Examples
It is recommended to use a Conda environment to run these examples. Download this yaml file and run the commands below to start using Jupyter Notebook.
$ conda env create --name my-gplately-env --file=env.yaml
$ conda activate my-gplately-env
$ jupyter notebook
Alternatively, you may use Docker to run these examples as well. Use -v
option to access the local directory on the host machine.
Visit this page for details.
$ docker pull gplates/gplately
$ docker run --rm -ti -v .:/ws -w /ws -p 8888:8888 gplates/gplately
Workflows
- 01 - Getting Started
A brief overview of how to initialise GPlately’s main objects
- 02 - Plate Reconstructions
Setting up a
gplately.PlateReconstruction
object, reconstructing geological data through time.
- 03 - Working with Points
Setting up a
gplately.Points
object, reconstructing seed point locations through time. This notebook uses point data from the Paleobiology Database (PBDB).
- 04 - Velocity Basics
Calculating plate velocities and plotting velocity vector fields.
- 05 - Working with Feature Geometries
Processing and plotting assorted polyline, polygon and point data from GPlates 2.3’s sample data sets.
- 06 - Rasters
Reading, resizing, resampling raster data, and linearly interpolating point data onto raster data.
- 07 - Plate Tectonic Stats
Calculating and plotting subduction zone and ridge data (convergence/spreading velocities, subduction angles, subduction zone and ridge lengths, crustal surface areas produced and subducted, etc.).
- 08 - Predicting Slab Flux
Predicting the average slab dip angle of subducting oceanic lithosphere.
- 09 - Motion Paths and Flowlines
Using pyGPlates to create motion paths and flowines of points on a tectonic plate to illustrate the plate’s trajectory through geological time.
- 10 - Seafloor Grid
Defines the parameters needed to set up a
gplately.SeafloorGrid
object, and demonstrates how to produce age and spreading rate grids from a set of plate reconstruction model files.
- 11 - Andes Fluxes
Demonstrates how the reconstructed subduction history along the Andean margin can be potentially used in the plate kinematics analysis and data mining.
- 12 - Mutschler World Porphyry Copper Deposits Regional Plots
Generates regional plots for Mutschler world porphyry copper deposits.

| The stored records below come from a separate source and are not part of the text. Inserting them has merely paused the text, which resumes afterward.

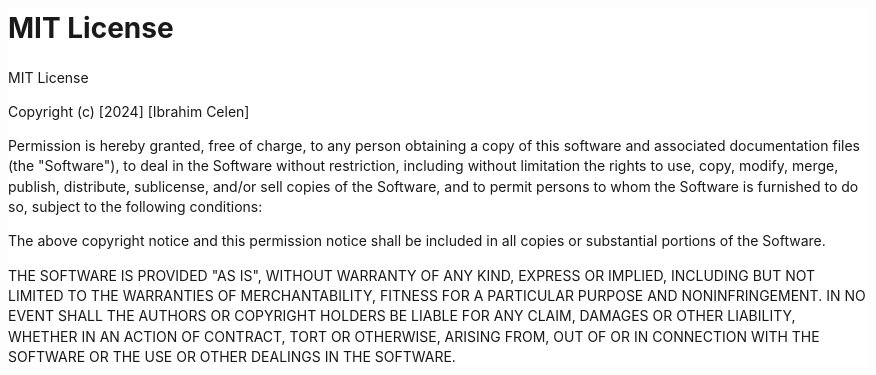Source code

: # MIT License

MIT License

Copyright (c) [2024] [Ibrahim Celen]

Permission is hereby granted, free of charge, to any person obtaining a copy
of this software and associated documentation files (the "Software"), to deal
in the Software without restriction, including without limitation the rights
to use, copy, modify, merge, publish, distribute, sublicense, and/or sell
copies of the Software, and to permit persons to whom the Software is
furnished to do so, subject to the following conditions:

The above copyright notice and this permission notice shall be included in all
copies or substantial portions of the Software.

THE SOFTWARE IS PROVIDED "AS IS", WITHOUT WARRANTY OF ANY KIND, EXPRESS OR
IMPLIED, INCLUDING BUT NOT LIMITED TO THE WARRANTIES OF MERCHANTABILITY,
FITNESS FOR A PARTICULAR PURPOSE AND NONINFRINGEMENT. IN NO EVENT SHALL THE
AUTHORS OR COPYRIGHT HOLDERS BE LIABLE FOR ANY CLAIM, DAMAGES OR OTHER
LIABILITY, WHETHER IN AN ACTION OF CONTRACT, TORT OR OTHERWISE, ARISING FROM,
OUT OF OR IN CONNECTION WITH THE SOFTWARE OR THE USE OR OTHER DEALINGS IN THE
SOFTWARE.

- 13 - Reconstructing Zircon Data
Demonstrates how to reconstruct and plot Zircon data on a global map through geological time.
Note
All the Jupyter Notebook files of these sample workflows are available here in the GPlately GitHub repository.
Basics
- Hello World
A minimal working example of GPlately.
- Use Plate Model Manager
Use plate-model-manager to download plate reconstruction models.
- Plot with Cartopy
Plot a paleo-map using Cartopy.
- Plot with PyGMT
Plot a paleo-map using PyGMT.
- Reconstruct Files
Reconstruct and plot shapefiles and other supported files.
- Use Your Own Plate Model
Use your own plate model to reconstruct points.
- Save Reconstructed Geometries to Files
Save the reconstructed data to shapefiles.
- Shortcut to Create PlateReconstruction and PlotTopologies Objects
Easier way to get PlateReconstruction and PlotTopologies objects from the name of a plate reconstruction model.
- Generate Icosahedron Mesh
Generate and visualize Icosahedron mesh.
Note
The Jupyter Notebook files of these basic examples are available here.